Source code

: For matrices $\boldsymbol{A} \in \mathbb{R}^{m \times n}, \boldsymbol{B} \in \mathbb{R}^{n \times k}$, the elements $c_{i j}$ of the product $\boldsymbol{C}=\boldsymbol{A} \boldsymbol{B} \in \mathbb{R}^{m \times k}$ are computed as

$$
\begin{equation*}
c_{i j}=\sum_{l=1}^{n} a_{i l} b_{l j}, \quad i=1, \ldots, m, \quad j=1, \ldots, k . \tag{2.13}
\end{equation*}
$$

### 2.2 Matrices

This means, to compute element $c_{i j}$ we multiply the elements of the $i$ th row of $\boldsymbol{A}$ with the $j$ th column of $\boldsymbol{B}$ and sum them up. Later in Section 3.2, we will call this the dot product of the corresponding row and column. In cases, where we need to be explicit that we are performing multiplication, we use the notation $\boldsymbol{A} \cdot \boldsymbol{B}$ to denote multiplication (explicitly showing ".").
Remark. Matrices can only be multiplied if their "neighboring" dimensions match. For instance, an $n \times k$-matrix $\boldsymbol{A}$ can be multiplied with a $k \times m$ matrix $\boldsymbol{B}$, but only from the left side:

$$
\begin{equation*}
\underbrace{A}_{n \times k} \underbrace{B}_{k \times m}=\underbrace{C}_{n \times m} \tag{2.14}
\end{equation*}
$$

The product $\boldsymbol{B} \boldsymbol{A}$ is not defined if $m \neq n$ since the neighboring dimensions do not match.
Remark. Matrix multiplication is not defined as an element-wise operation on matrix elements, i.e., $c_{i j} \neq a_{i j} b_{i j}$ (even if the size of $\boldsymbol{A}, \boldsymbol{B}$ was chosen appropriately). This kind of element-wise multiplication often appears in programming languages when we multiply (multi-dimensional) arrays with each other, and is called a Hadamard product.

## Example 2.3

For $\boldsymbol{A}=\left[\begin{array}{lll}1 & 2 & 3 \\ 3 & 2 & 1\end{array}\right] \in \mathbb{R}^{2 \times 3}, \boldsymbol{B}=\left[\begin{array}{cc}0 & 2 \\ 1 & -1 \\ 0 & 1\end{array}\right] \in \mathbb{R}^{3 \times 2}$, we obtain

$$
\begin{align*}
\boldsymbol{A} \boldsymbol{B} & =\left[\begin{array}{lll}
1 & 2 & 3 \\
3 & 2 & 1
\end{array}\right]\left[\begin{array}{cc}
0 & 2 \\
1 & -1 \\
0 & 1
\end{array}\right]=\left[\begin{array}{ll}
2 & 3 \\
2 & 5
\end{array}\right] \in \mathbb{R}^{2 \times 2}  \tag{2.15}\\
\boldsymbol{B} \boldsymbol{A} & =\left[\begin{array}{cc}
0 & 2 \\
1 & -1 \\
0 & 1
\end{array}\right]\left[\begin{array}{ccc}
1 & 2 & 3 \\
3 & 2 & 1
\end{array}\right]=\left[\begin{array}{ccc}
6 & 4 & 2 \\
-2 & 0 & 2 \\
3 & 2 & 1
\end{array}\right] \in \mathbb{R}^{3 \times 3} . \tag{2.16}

# # # # #

(TASK OBJECTIVE):
All entries are to be returned word for word.

(RESPONSE AREA):
Source code

: For matrices $\boldsymbol{A} \in \mathbb{R}^{m \times n}, \boldsymbol{B} \in \mathbb{R}^{n \times k}$, the elements $c_{i j}$ of the product $\boldsymbol{C}=\boldsymbol{A} \boldsymbol{B} \in \mathbb{R}^{m \times k}$ are computed as

$$
\begin{equation*}
c_{i j}=\sum_{l=1}^{n} a_{i l} b_{l j}, \quad i=1, \ldots, m, \quad j=1, \ldots, k . \tag{2.13}
\end{equation*}
$$

### 2.2 Matrices

This means, to compute element $c_{i j}$ we multiply the elements of the $i$ th row of $\boldsymbol{A}$ with the $j$ th column of $\boldsymbol{B}$ and sum them up. Later in Section 3.2, we will call this the dot product of the corresponding row and column. In cases, where we need to be explicit that we are performing multiplication, we use the notation $\boldsymbol{A} \cdot \boldsymbol{B}$ to denote multiplication (explicitly showing ".").
Remark. Matrices can only be multiplied if their "neighboring" dimensions match. For instance, an $n \times k$-matrix $\boldsymbol{A}$ can be multiplied with a $k \times m$ matrix $\boldsymbol{B}$, but only from the left side:

$$
\begin{equation*}
\underbrace{A}_{n \times k} \underbrace{B}_{k \times m}=\underbrace{C}_{n \times m} \tag{2.14}
\end{equation*}
$$

The product $\boldsymbol{B} \boldsymbol{A}$ is not defined if $m \neq n$ since the neighboring dimensions do not match.
Remark. Matrix multiplication is not defined as an element-wise operation on matrix elements, i.e., $c_{i j} \neq a_{i j} b_{i j}$ (even if the size of $\boldsymbol{A}, \boldsymbol{B}$ was chosen appropriately). This kind of element-wise multiplication often appears in programming languages when we multiply (multi-dimensional) arrays with each other, and is called a Hadamard product.

## Example 2.3

For $\boldsymbol{A}=\left[\begin{array}{lll}1 & 2 & 3 \\ 3 & 2 & 1\end{array}\right] \in \mathbb{R}^{2 \times 3}, \boldsymbol{B}=\left[\begin{array}{cc}0 & 2 \\ 1 & -1 \\ 0 & 1\end{array}\right] \in \mathbb{R}^{3 \times 2}$, we obtain

$$
\begin{align*}
\boldsymbol{A} \boldsymbol{B} & =\left[\begin{array}{lll}
1 & 2 & 3 \\
3 & 2 & 1
\end{array}\right]\left[\begin{array}{cc}
0 & 2 \\
1 & -1 \\
0 & 1
\end{array}\right]=\left[\begin{array}{ll}
2 & 3 \\
2 & 5
\end{array}\right] \in \mathbb{R}^{2 \times 2}  \tag{2.15}\\
\boldsymbol{B} \boldsymbol{A} & =\left[\begin{array}{cc}
0 & 2 \\
1 & -1 \\
0 & 1
\end{array}\right]\left[\begin{array}{ccc}
1 & 2 & 3 \\
3 & 2 & 1
\end{array}\right]=\left[\begin{array}{ccc}
6 & 4 & 2 \\
-2 & 0 & 2 \\
3 & 2 & 1
\end{array}\right] \in \mathbb{R}^{3 \times 3} . \tag{2.16}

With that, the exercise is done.